TEXT SEGMENT |
──────────

Invalid configuration for LR(penalty='l2', solver='sag', dual=True) due to constraint the dual formulation is only implemented for l2 penalty with the liblinear solver.
Schema of constraint 2: {
    'description': 'The dual formulation is only implemented for l2 penalty with the liblinear solver.',
    'anyOf': [
    {   'type': 'object',
        'properties': {
            'dual': {
                'enum': [false]}}},
    {   'type': 'object',
        'properties': {
            'penalty': {
                'enum': ['l2']},
            'solver': {
                'enum': ['liblinear']}}}]}
Value: {'penalty': 'l2', 'solver': 'sag', 'dual': True, 'C': 1.0, 'tol': 0.0001, 'fit_intercept': True, 'intercept_scaling': 1.0, 'class_weight': None, 'random_state': None, 'max_iter': 100, 'multi_class': 'ovr', 'verbose': 0, 'warm_start': False, 'n_jobs': None}

Dataset error example for individual operator¶

Lale uses JSON Schema validation not only for hyperparameters but also for data. The dataset train_X is multimodal: some columns contain text strings whereas others contain numbers.

In [5]:

import pandas as pd
from lale.datasets.uci.uci_datasets import fetch_drugscom
train_X, train_y, test_X, test_y = fetch_drugscom()
pd.concat([train_X.head(), train_y.head()], axis=1)

──────────

Data records:
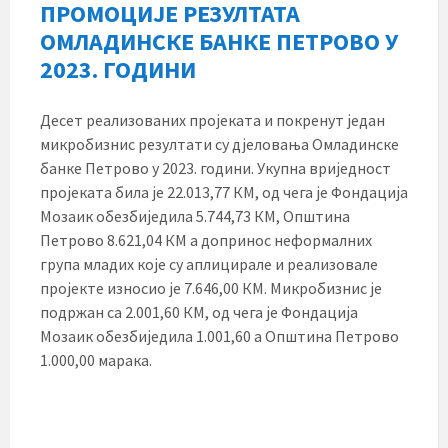
ПРОМОЦИЈЕ РЕЗУЛТАТА
ОМЛАДИНСКЕ БАНКЕ ПЕТРОВО У
2023. ГОДИНИ
Десет реализованих пројеката и покренут један
микробизнис резултати су дјеловања Омладинске
банке Петрово у 2023. години. Укупна вриједност
пројеката била је 22.013,77 КМ, од чега је Фондација
Мозаик обезбиједила 5.744,73 КМ, Општина
Петрово 8.621,04 КМ а допринос неформалних
група младих које су аплицирале и реализовале
пројекте износио је 7.646,00 КМ. Микробизнис је
подржан са 2.001,60 КМ, од чега је Фондација
Мозаик обезбиједила 1.001,60 а Општина Петрово
1.000,00 марака.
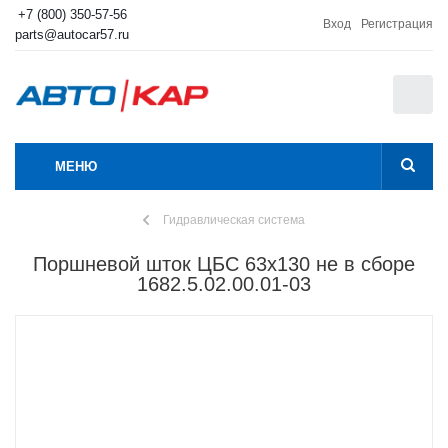
+7 (800) 350-57-56
Вход
Регистрация
parts@autocar57.ru
0
МЕНЮ
Гидравлическая система
Поршневой шток ЦБС 63х130 не в сборе
1682.5.02.00.01-03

──────────

WHAT YOU NEED TO DO |
**a)** Set down the part of the Lale validation excerpt between "import pandas as" and "pd.concat([train_X.head(), train_y.head()], axis=1)", inclusive, copying it word for word.
**b)** According to the Lale validation excerpt, what makes the dataset train_X multimodal?

LIST OF SOLUTIONS |
**a)**
import pandas as pd
from lale.datasets.uci.uci_datasets import fetch_drugscom
train_X, train_y, test_X, test_y = fetch_drugscom()
pd.concat([train_X.head(), train_y.head()], axis=1)

**b)** Some of its columns contain text strings, whereas others contain numbers.